1818 - 1883
Tourgueniev, qui a voué toute sa vie à l' écriture grâce à la fortune de sa famille, n' est ni un idéologue ni un philosophe, mais un conteur.
La manière dont Tourgueniev peignit le sentiment amoureux ne plut pas toujours à ses contemporains. "Premier Amour" tout particulièrement, où l' amour pousse à l' adultère et à la destruction d'une famille et n' est pas racheté par une << cause >> sociale, provoqua de sévères critiques, notamment de la part du mari de Pauline Viardot.
Un homme de contradictions
Les contradictions constituent l'essence même de la vie de Tourgueniev : puisant son inspiration dans la seule Russie, son paysage et ses habitants, il a néanmoins ressenti le besoin impérieux de quitter son pays pour vivre de longues années à l'étranger, notamment en France, avec toujours au fond du coeur la nostalgie de sa patrie. Amoureux de femmes inaccessibles, telle Pauline Viardot, aimée pendant quarante ans bien que mariée à un autre, l'écrivain n'a pu concilier cet amour idéal avec ses désirs charnels, réalisés avec les paysannes et les domestiques de son domaine. Enfin, bien que ses grandes oeuvres romanesques dénoncent le servage, Tourgueniev affranchit certes certains de ses propres serfs, mais se voit incapable d'abolir complètement ce système sur ses terres. Ivan Sergueïevitch Tourgueniev naît le 9 novembre 1818 à Orel. Son père ayant épousé par intérêt une femme plus âgée et de caractère plus fort que le sien, mais bien plus riche, meurt jeune, laissant le jeune Ivan entre les mains de sa mère, qui rejoue avec lui le même rôle masculin et autoritaire qu' elle a joué avec son mari. Des échos de ces rapports familiaux se trouvent transposés dans la nouvelle "Premier Amour".
Après une enfance à la campagne, Tourgueniev fait des études de lettres à Moscou, à Saint-Pétersbourg, puis à Berlin, de 1833 à 1838. L'année 1843 est celle de la grande rencontre de sa vie, c'est-à-dire avec la cantatrice Pauline Viardot, qu' i! aimera jusqu'à sa mort. Tourgueniev peint dans une lettre l 'aspect particulier de cet amour dominateur exercé par Pauline, et dont on retrouvera les traces dans plusieurs héroïnes de ses romans et nouvelles : "il y a longtemps qu'elle a éclipsé toutes les autres femmes à mes yeux pour toujours. Je mérite ce qui m'arrive. Je ne suis heureux que quand une femme met son talon sur mon cou et m'écrase le nez dans la boue."
Pauline Viardot
Toute la vie de Tourgueniev se partagera entre Spasskoïe, le domaine campagnard qu' il hérite à la mort de sa mère, et l' étranger.
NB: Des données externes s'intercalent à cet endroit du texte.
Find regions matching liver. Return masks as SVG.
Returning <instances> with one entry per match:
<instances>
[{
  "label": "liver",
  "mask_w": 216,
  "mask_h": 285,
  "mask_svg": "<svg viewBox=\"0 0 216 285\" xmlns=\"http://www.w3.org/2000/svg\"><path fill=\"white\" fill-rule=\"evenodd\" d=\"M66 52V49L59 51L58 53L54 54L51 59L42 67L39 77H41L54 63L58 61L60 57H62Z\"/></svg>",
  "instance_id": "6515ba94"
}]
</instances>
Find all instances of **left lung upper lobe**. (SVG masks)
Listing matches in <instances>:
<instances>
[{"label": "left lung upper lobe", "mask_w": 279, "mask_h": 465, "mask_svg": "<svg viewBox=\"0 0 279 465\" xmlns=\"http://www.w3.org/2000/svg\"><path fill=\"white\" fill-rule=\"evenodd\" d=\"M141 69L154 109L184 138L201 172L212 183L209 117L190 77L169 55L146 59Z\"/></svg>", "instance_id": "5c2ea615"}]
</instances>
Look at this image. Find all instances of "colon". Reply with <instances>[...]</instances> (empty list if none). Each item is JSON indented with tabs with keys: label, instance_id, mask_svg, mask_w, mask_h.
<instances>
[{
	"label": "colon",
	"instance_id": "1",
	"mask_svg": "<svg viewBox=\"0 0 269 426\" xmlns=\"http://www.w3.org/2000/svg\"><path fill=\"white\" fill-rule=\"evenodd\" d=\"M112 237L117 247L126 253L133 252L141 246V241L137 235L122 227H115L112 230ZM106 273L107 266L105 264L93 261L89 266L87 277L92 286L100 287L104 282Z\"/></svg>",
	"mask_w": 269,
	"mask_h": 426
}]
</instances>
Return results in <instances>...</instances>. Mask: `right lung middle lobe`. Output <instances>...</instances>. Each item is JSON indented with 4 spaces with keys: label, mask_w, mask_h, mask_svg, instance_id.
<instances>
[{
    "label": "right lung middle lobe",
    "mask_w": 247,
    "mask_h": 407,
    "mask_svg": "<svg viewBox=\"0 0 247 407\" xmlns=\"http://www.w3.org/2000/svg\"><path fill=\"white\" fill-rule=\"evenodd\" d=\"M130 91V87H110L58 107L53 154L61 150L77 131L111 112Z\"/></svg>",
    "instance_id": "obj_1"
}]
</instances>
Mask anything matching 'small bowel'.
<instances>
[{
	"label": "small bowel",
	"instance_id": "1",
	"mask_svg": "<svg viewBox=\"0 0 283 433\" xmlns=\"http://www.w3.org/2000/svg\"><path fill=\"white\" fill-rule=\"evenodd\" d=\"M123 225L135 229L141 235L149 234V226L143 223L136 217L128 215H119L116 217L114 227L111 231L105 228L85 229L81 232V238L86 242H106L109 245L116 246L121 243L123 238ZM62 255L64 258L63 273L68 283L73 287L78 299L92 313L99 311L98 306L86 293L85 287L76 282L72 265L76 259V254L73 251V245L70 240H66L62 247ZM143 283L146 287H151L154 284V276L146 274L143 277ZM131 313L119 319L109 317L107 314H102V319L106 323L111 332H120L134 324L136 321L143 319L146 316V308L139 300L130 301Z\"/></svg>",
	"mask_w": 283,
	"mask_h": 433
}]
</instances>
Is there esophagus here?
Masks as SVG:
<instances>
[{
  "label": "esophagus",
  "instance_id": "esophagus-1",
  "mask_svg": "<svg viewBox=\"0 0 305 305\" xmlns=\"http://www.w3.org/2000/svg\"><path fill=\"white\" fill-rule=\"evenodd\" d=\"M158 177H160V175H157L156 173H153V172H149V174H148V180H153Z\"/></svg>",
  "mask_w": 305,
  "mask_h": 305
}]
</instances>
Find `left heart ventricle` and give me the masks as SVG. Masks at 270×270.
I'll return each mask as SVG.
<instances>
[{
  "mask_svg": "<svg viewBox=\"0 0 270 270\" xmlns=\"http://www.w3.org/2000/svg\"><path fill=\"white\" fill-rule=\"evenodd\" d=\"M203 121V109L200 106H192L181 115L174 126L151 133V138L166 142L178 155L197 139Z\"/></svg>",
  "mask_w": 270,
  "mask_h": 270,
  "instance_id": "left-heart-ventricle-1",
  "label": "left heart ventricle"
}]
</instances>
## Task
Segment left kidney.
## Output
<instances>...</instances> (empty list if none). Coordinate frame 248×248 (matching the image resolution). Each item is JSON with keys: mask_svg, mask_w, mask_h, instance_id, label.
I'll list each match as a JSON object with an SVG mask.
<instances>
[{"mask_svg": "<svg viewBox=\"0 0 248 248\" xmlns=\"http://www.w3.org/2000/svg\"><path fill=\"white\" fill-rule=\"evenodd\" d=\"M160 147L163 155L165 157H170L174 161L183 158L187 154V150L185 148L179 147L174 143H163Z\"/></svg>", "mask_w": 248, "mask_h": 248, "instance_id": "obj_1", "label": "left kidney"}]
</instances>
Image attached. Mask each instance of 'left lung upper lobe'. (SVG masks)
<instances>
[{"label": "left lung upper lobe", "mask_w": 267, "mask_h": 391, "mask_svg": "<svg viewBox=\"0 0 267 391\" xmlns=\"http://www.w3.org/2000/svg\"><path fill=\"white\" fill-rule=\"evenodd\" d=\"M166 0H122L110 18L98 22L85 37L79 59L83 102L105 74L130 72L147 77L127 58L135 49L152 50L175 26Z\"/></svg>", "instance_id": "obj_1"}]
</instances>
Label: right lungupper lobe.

Il passe les dix dernières années de sa vie (1873-1883) à Paris, où il se lie d'amitié avec Flaubert, Zola, Daudet, les Goncourt, et se sent mieux compris qu' en Russie, où ce sont ses idées libérales qui le font aimer ou haïr bien plus que ses talents d'écrivain.
Tourgueniev entretint tout au long de sa vie des rapports d' amitié, mêlée d' incompréhension mutuelle, avec Tolstoï, son cadet de dix ans. Avec Dostoïevski, né trois ans après lui, la mésentente fut en revanche totale, l' univers littéraire de Tourgueniev provoquant les railleries de l'auteur de" Crime et Châtiment".
Amour et servitude
Outre les quelques comédies largement inspirées du théâtre français du XVIII ème siècle (Marìvaux), dont la plus célèbre est "Un mois à la campagne", et les poèmes en prose écrits à la fin de sa vie, Tourgueniev reste avant tout connu comme un auteur de nouvelles et de romans. La critique implicite d'une organisation sociale menant à l'assujettissement total des paysans à leur seigneur transparaît dès son premier recueil de nouvelles, "Mémoires d' un chasseur". Des échos des luttes idéologiques se retrouveront dans ses récits suivants, à côté du thème omniprésent de l'amour, qui ne lui est pas si éloigné qu'il paraît puisque ses héros sont le plus souvent des hommes esclaves d'une femme qui les domine et qui va jusqu'à détruire leur vie - telle la Zinaïda de "Premier Amour" causant le malheur de tous les hommes qui l' approchent. La communion heureuse avec la nature consolatrice offre des échappées de bonheur et de sensualité dans cet univers parfois ressenti comme hostile. Quelques nouvelles, "Faust", "Apparitions", "Le Chien", ont pour thème les forces de la nature, voire le surnaturel, qui dotent ces récits d'un caractère fantastique.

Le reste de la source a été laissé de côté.